Woah! That's a long waiting list right there! Maybe i will give the psychologist a miss :S
I saw a lovely lady from the crisis team today, she was actually very helpful - she asked if i needed to be in a different environment but I told her I could create danger for myself in any environment, so there's no point. She asked what I did to relax, and I told her I never am able to relax, so she offered to do some relaxation with me and is going to try and fix it so that I can do yoga in the unit, even though it's supposed to be for the inpatients - I love yoga! She was just good to have a chat with, you know? She actually listened and understood what I was saying, and is going to see me tomorrow as well. She remembered talking to me on the phone when I used the crisis team last year, I thought that was so weird!

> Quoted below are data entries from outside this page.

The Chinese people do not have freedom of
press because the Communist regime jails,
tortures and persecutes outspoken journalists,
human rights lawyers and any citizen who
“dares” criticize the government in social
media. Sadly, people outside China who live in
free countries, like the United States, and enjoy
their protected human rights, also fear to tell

I also told her I wasn't on any medication at the moment, so she said she is going to fix me an appointment with a 'lovely doctor' - those are my favourite type!
Sometimes it's easy to put all of the staff under an umbrella, say they're all useless, but sometimes you do find a real gem :).
Yay, i'm so happy for you. I think that's where my recent positivity regarding them comes from... you only need one person and your faith in humanity can begin to be restored (admittedly only in minute chunks but it's a start) and thats great about the yoga, i wish i could do something like that! Often a good listener is better than any medication etc.... hope things continue to improve for you.